**Task brief**
Write out all the entries word for word, but skip any images.

**Task material**

————

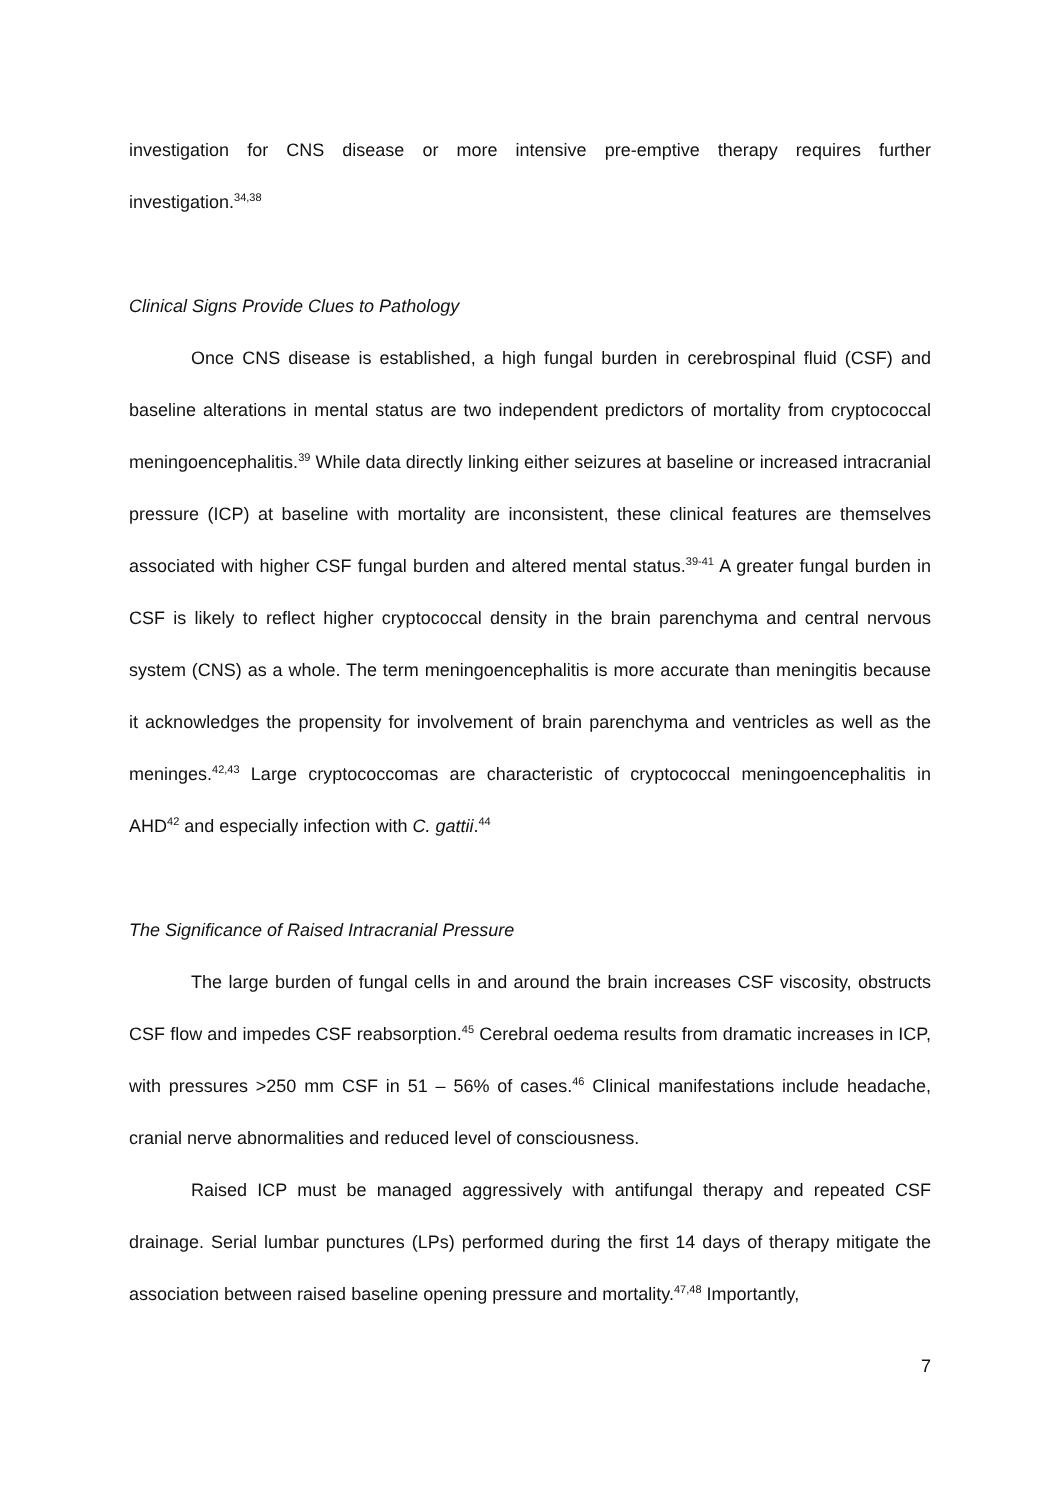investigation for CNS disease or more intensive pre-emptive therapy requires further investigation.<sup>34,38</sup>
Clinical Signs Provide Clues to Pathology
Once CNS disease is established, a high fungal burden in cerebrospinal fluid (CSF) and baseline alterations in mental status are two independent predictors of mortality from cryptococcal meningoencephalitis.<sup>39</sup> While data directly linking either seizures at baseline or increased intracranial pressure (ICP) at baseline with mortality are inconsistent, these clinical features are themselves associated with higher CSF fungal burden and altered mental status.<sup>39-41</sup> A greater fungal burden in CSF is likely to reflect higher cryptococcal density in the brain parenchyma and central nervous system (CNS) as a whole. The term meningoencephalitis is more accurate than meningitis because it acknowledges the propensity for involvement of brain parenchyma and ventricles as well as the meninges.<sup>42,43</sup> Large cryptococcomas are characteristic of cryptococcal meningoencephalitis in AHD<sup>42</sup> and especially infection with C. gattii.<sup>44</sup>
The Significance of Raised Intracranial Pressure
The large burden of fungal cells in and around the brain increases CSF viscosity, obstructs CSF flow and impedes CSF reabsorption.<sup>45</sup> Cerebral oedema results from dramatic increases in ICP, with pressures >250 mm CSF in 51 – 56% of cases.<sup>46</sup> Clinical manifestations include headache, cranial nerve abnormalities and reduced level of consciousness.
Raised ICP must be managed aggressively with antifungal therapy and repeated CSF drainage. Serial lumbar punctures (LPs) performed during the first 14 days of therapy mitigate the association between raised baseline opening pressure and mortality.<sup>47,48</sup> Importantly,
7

————

**The answer**
investigation for CNS disease or more intensive pre-emptive therapy requires further investigation.<sup>34,38</sup>
Clinical Signs Provide Clues to Pathology
Once CNS disease is established, a high fungal burden in cerebrospinal fluid (CSF) and baseline alterations in mental status are two independent predictors of mortality from cryptococcal meningoencephalitis.<sup>39</sup> While data directly linking either seizures at baseline or increased intracranial pressure (ICP) at baseline with mortality are inconsistent, these clinical features are themselves associated with higher CSF fungal burden and altered mental status.<sup>39-41</sup> A greater fungal burden in CSF is likely to reflect higher cryptococcal density in the brain parenchyma and central nervous system (CNS) as a whole. The term meningoencephalitis is more accurate than meningitis because it acknowledges the propensity for involvement of brain parenchyma and ventricles as well as the meninges.<sup>42,43</sup> Large cryptococcomas are characteristic of cryptococcal meningoencephalitis in AHD<sup>42</sup> and especially infection with C. gattii.<sup>44</sup>
The Significance of Raised Intracranial Pressure
The large burden of fungal cells in and around the brain increases CSF viscosity, obstructs CSF flow and impedes CSF reabsorption.<sup>45</sup> Cerebral oedema results from dramatic increases in ICP, with pressures >250 mm CSF in 51 – 56% of cases.<sup>46</sup> Clinical manifestations include headache, cranial nerve abnormalities and reduced level of consciousness.
Raised ICP must be managed aggressively with antifungal therapy and repeated CSF drainage. Serial lumbar punctures (LPs) performed during the first 14 days of therapy mitigate the association between raised baseline opening pressure and mortality.<sup>47,48</sup> Importantly,
7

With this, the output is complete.